> [WORK INSTRUCTIONS]
Range to reproduce from the entries below: the line with "在你的 Android 手機上, 進入", the line with "The application can", and every line in between. Give them exactly and give nothing else.

(Collected data)
_ _ _ _ _

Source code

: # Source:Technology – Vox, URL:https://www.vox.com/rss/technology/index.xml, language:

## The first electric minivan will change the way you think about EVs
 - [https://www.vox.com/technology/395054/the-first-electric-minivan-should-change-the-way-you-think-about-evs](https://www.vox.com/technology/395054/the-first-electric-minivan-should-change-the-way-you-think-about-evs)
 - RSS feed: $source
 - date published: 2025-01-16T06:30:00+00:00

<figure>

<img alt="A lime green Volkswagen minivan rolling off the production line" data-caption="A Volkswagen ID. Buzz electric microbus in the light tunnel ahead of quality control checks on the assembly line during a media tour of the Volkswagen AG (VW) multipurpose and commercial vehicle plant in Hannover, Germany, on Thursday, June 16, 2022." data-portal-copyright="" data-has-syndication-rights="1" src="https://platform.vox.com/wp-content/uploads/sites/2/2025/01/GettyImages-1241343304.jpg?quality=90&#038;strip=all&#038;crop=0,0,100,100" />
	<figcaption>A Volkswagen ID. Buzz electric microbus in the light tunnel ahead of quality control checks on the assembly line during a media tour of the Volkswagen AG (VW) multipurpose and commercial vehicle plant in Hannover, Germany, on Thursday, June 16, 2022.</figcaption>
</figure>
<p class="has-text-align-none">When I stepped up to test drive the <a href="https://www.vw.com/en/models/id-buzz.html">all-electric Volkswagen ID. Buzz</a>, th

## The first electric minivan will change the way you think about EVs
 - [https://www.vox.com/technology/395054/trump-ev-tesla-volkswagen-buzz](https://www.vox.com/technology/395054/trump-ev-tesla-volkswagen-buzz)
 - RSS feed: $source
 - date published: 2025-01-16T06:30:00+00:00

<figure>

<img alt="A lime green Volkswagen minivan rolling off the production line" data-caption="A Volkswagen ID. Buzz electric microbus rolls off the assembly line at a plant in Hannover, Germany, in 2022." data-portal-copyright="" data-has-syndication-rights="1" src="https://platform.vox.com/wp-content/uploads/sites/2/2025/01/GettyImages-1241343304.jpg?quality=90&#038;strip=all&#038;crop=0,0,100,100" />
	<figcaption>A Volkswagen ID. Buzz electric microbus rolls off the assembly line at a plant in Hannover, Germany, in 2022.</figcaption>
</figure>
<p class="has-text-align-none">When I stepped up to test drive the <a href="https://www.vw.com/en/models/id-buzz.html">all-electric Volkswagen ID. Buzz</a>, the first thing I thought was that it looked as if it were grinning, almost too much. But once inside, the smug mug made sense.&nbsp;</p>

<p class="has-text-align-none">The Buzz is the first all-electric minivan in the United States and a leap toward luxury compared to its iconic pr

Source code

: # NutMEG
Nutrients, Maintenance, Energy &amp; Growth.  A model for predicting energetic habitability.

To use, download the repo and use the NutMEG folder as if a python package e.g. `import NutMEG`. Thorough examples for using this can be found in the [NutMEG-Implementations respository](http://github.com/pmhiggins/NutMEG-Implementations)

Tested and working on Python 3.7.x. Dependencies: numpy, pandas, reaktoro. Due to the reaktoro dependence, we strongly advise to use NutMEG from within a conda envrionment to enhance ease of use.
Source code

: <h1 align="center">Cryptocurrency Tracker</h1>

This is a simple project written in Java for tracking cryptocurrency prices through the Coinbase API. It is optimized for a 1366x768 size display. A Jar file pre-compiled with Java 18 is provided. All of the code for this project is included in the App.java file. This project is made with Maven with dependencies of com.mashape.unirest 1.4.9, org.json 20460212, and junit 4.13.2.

_ _ _ _ _

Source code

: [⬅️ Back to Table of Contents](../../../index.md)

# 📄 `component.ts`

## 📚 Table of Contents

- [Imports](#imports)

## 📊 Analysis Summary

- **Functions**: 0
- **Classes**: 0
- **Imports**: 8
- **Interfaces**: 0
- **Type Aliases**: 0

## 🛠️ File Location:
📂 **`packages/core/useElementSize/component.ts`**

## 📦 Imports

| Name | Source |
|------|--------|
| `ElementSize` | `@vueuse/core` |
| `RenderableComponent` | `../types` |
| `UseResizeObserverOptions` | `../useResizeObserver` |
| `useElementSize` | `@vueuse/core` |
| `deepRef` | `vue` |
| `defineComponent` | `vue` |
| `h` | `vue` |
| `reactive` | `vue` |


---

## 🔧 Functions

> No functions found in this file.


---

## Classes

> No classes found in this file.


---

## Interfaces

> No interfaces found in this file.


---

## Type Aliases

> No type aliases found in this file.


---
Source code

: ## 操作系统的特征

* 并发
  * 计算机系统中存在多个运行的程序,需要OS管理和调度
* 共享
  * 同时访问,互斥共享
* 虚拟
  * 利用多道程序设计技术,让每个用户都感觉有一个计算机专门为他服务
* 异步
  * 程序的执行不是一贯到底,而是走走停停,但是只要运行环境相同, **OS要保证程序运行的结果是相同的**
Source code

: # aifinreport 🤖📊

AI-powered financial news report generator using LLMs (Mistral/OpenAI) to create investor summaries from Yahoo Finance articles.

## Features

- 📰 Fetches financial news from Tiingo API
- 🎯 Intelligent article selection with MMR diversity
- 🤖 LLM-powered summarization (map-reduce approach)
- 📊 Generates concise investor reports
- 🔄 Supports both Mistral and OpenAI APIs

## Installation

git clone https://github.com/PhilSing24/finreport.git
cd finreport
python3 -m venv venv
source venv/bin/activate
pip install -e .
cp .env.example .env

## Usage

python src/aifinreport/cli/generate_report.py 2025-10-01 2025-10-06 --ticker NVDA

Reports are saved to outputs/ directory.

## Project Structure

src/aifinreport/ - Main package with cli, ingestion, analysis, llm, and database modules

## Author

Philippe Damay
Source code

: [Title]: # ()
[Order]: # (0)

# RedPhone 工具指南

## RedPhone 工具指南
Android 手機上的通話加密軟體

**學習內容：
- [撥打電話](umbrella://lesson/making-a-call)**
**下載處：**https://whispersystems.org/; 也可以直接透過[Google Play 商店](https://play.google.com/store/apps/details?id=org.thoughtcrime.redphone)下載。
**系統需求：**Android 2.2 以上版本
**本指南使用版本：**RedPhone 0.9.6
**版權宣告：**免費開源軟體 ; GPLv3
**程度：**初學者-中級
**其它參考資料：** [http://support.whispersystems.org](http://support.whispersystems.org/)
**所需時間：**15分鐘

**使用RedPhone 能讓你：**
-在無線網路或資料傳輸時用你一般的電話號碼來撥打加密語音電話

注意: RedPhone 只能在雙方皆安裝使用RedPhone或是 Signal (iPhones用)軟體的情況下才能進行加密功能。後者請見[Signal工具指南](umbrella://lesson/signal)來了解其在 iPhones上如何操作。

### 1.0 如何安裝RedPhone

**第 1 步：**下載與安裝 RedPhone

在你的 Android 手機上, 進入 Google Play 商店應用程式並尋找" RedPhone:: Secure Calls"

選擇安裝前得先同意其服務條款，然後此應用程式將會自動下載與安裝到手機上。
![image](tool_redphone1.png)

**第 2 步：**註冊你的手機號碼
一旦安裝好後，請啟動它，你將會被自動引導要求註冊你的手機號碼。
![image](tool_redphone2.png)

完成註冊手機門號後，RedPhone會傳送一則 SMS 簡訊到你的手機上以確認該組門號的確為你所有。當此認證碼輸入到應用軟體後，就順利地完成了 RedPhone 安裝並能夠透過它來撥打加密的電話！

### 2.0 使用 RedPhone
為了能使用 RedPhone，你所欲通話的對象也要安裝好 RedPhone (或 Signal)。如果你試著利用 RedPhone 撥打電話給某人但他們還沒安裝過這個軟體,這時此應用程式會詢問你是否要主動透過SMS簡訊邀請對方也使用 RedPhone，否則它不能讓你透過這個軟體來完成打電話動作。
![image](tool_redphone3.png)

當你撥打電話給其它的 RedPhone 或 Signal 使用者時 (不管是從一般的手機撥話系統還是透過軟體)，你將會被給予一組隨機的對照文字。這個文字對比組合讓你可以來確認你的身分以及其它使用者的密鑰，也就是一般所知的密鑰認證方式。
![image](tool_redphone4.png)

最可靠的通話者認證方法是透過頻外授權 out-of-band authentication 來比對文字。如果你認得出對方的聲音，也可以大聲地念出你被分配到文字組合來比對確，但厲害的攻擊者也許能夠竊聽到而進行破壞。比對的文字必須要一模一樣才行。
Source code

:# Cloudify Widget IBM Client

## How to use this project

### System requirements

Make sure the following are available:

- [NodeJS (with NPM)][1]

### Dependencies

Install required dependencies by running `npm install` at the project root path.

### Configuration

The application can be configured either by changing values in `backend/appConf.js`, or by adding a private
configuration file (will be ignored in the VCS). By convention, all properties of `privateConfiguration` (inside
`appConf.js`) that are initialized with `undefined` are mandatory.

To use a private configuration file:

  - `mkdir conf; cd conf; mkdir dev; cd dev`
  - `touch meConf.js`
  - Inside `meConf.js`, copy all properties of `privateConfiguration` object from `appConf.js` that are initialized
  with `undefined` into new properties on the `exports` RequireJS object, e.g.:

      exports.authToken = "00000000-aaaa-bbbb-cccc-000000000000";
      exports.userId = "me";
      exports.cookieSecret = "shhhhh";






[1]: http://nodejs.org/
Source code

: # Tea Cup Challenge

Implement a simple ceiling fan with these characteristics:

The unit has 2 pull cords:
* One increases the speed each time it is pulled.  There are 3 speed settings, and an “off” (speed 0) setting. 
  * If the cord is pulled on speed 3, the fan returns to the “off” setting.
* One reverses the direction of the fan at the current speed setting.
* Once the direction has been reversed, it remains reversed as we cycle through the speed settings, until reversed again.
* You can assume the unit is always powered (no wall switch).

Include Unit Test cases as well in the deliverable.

_ _ _ _ _

> [THE ANSWER]
在你的 Android 手機上, 進入 Google Play 商店應用程式並尋找" RedPhone:: Secure Calls"

選擇安裝前得先同意其服務條款，然後此應用程式將會自動下載與安裝到手機上。
![image](tool_redphone1.png)

**第 2 步：**註冊你的手機號碼
一旦安裝好後，請啟動它，你將會被自動引導要求註冊你的手機號碼。
![image](tool_redphone2.png)

完成註冊手機門號後，RedPhone會傳送一則 SMS 簡訊到你的手機上以確認該組門號的確為你所有。當此認證碼輸入到應用軟體後，就順利地完成了 RedPhone 安裝並能夠透過它來撥打加密的電話！

### 2.0 使用 RedPhone
為了能使用 RedPhone，你所欲通話的對象也要安裝好 RedPhone (或 Signal)。如果你試著利用 RedPhone 撥打電話給某人但他們還沒安裝過這個軟體,這時此應用程式會詢問你是否要主動透過SMS簡訊邀請對方也使用 RedPhone，否則它不能讓你透過這個軟體來完成打電話動作。
![image](tool_redphone3.png)

當你撥打電話給其它的 RedPhone 或 Signal 使用者時 (不管是從一般的手機撥話系統還是透過軟體)，你將會被給予一組隨機的對照文字。這個文字對比組合讓你可以來確認你的身分以及其它使用者的密鑰，也就是一般所知的密鑰認證方式。
![image](tool_redphone4.png)

最可靠的通話者認證方法是透過頻外授權 out-of-band authentication 來比對文字。如果你認得出對方的聲音，也可以大聲地念出你被分配到文字組合來比對確，但厲害的攻擊者也許能夠竊聽到而進行破壞。比對的文字必須要一模一樣才行。
Source code

:# Cloudify Widget IBM Client

## How to use this project

### System requirements

Make sure the following are available:

- [NodeJS (with NPM)][1]

### Dependencies

Install required dependencies by running `npm install` at the project root path.

### Configuration

The application can be configured either by changing values in `backend/appConf.js`, or by adding a private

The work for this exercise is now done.